Connolly, the wife of a Tory ex-councillor, was jailed for 31 months after tweeting incitement to racial hatred during riots in the wake of the Southport killings.
Whilst the content of her tweet allows for no doubt regarding guilt, the GB News/Talk TV/ Reform UK end of political commentary has been volubly outraged by the racist’s sentence.
The rush to pen emotionally charged pleas for a reduction, usually emphasising the bigot’s motherhood and contrasting her crime with one committed by an immigrant, has become a competitive sport amongst contending grifters who float in the sewer of British commentary.
It is revealing that such a minor issue should cross the consciousness of the US Secretary of State who is, of course, charged with representing American interests in currently ongoing wars, amongst other duties.
The story has traction in the culture war, though, and that is enough to put it on the radar of Trump’s administration. There is a suspicion that Trump, whose political instincts are not to be underestimated, views the UK as a potential MAGA outpost and the crowbar with which he can crack open the liberal consensus of postwar Europe.
This would explain the bizarre willingness of his officials to pay attention to tiny but politically divisive matters in our politics.
Surreal
For Wales, this may well mean a surreal year to come. The predicted fall of Labour here is a historic story in itself, but if the fate of Keir Starmer is attached to the outcome, then global interest will be unprecedented.

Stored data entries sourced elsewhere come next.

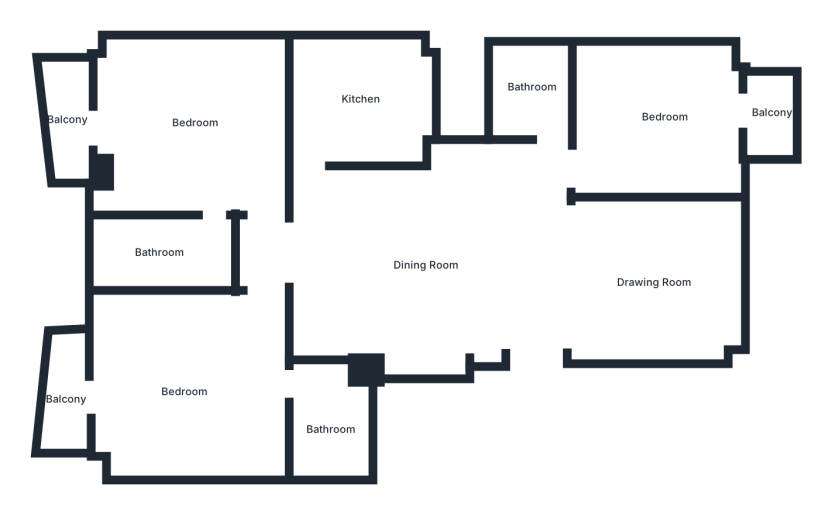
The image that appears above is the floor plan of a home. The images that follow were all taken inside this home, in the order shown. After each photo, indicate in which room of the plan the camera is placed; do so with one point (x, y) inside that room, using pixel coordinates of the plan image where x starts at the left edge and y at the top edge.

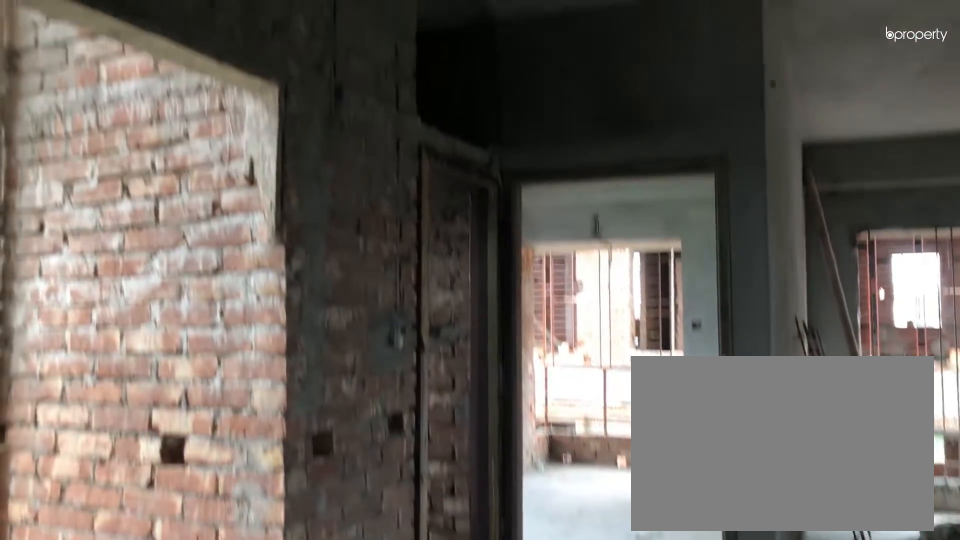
(417, 264)
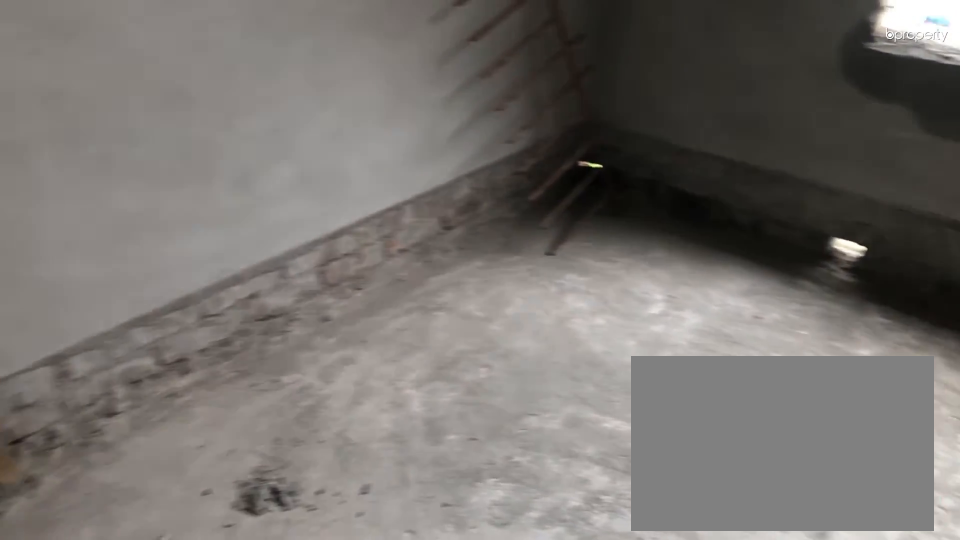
(651, 116)
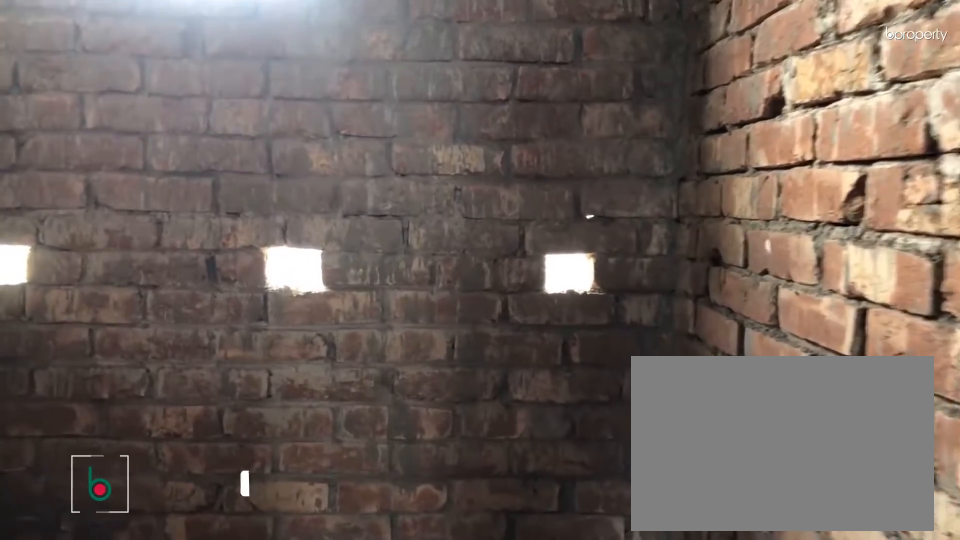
(531, 89)
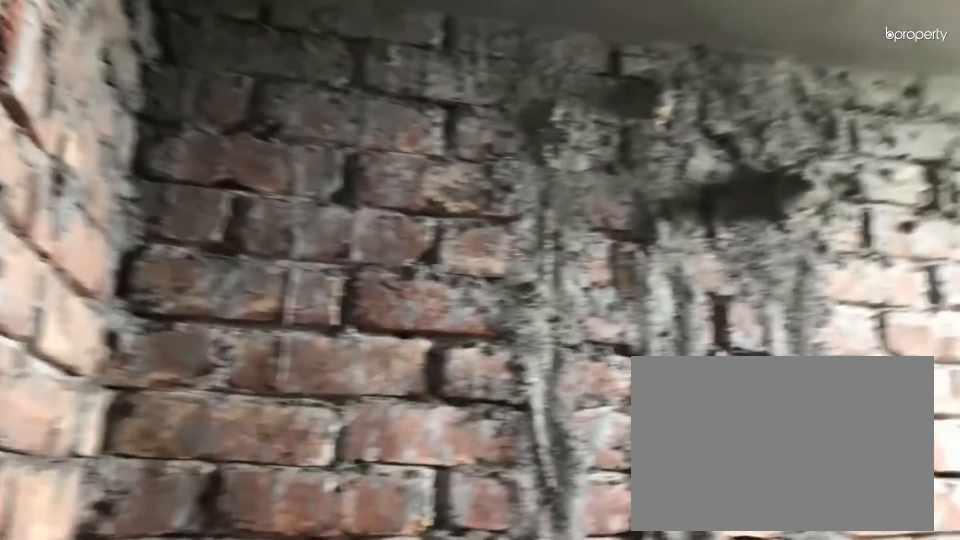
(531, 89)
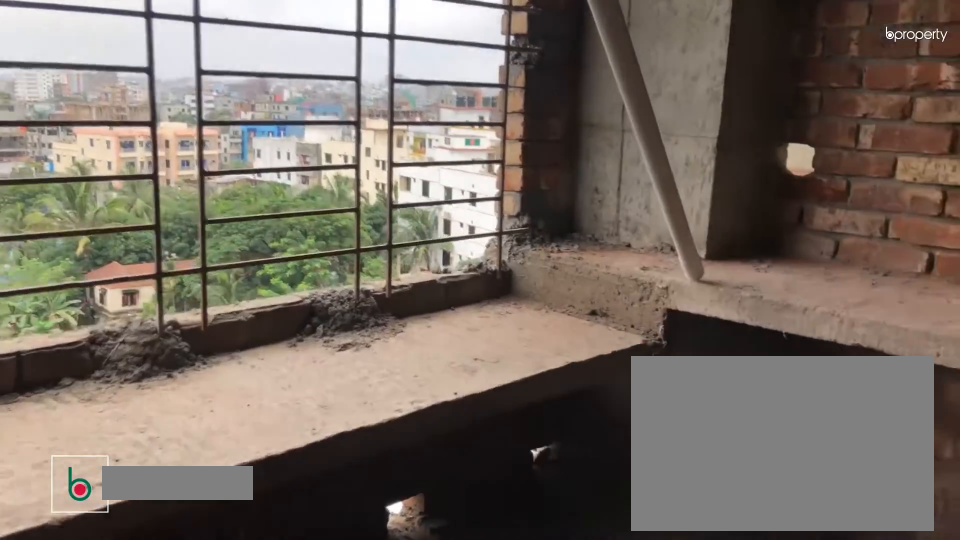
(363, 100)
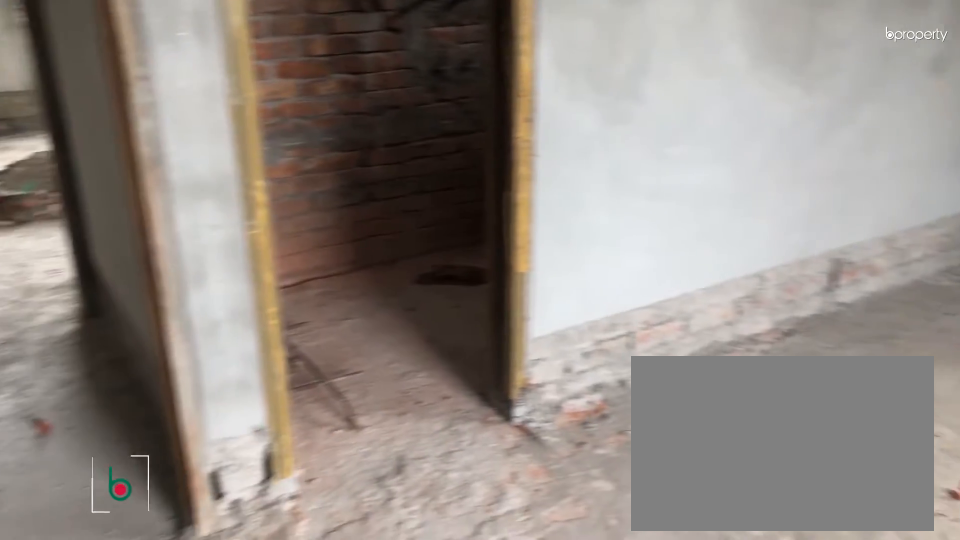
(185, 124)
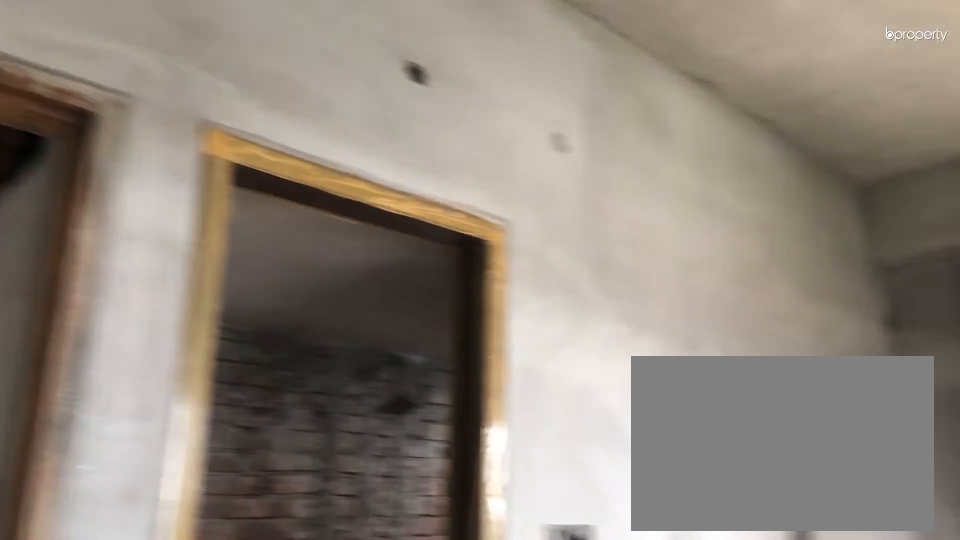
(185, 124)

Nigel Farage has already stated that Wales is his priority for the year ahead so clickbait soundbites about politics here will begin to flood our information channels soon enough.
The new flow of political influence back and forth across the Atlantic could see local matters here blown into global stories by a Trump administration that backs Reform UK in Wales as a staging post to wider success.
Decisions by the Welsh Government, or even local councils, that are perceived as ‘woke’ or can be misrepresented as such may find themselves heading to Donald Trump’s Twitter feed rather than languishing in that of Andrew RT Davies.
We’ve never been the luckiest nation on earth. Now it seems that our day in the sun might occur just before it implodes. Pob lwc.